Dalsza część tekstu pod wideo
Tak jest też z Piotrem Żyłą, który bezskutecznie poszukuje dawnej formy. Zdaniem Małysza wynika to też z podejścia doświadczonego skoczka.
- To najtrudniejszy przypadek. Jest niezmiernie uparty. Ma pewne wyobrażenie o skokach i trudno do niego dotrzeć z propozycją zmiany. Stefan Horngacher był jedyną osobą, która mogła to zrobić, ale też poświęcił na to mnóstwo czasu. Codziennie rozmawiał z nim po godzinę, półtorej. Jak opuszczał Polskę, sam powiedział, że najwięcej nerwów stracił właśnie na Piotrka. On co chwilę wymyślał coś nowego, a Stefan musiał go sprowadzać na właściwe tory - powiedział Małysz w rozmowie z portalem WP Sportowe Fakty.

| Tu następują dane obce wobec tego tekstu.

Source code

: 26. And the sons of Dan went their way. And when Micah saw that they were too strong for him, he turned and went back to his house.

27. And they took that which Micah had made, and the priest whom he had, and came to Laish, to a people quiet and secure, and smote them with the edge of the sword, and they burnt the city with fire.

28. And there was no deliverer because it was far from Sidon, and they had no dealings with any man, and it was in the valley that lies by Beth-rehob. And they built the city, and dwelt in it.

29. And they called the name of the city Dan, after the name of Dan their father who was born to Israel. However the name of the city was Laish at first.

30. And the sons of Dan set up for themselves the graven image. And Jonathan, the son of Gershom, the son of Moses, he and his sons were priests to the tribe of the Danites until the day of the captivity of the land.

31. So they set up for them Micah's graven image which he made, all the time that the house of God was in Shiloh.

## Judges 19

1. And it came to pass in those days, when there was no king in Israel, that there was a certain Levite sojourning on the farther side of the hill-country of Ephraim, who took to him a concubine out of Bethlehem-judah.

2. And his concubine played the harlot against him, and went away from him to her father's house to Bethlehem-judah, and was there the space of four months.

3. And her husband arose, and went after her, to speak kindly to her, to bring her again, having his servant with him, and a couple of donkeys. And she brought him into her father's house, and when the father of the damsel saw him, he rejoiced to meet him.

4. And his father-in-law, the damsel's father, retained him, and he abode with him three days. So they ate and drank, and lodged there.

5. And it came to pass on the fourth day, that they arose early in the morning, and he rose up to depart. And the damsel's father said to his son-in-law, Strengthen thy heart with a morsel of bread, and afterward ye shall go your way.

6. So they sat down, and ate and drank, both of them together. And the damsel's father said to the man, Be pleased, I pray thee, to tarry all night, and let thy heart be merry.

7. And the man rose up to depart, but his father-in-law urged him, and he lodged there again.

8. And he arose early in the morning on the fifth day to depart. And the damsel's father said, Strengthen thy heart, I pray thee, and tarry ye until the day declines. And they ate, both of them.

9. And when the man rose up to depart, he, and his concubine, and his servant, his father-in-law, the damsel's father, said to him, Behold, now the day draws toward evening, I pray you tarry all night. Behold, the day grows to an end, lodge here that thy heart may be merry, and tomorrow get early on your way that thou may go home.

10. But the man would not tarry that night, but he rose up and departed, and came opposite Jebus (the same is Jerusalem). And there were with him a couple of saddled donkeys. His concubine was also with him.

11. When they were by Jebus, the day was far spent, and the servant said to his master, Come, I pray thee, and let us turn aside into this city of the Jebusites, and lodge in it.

Prezes PZN uważa, że Żyła jest zdeterminowany, by wrócić do wysokiej formy. Problem w tym, że - jak tłumaczy Małysz - zbyt dużo kombinuje.
- Mówił mi, że potrzebuje odpoczynku, ale wydaje mi się, że bardziej takie mentalnego, resetu. Fizycznie jest przygotowany, ale technicznie się pogubił - analizuje Małysz.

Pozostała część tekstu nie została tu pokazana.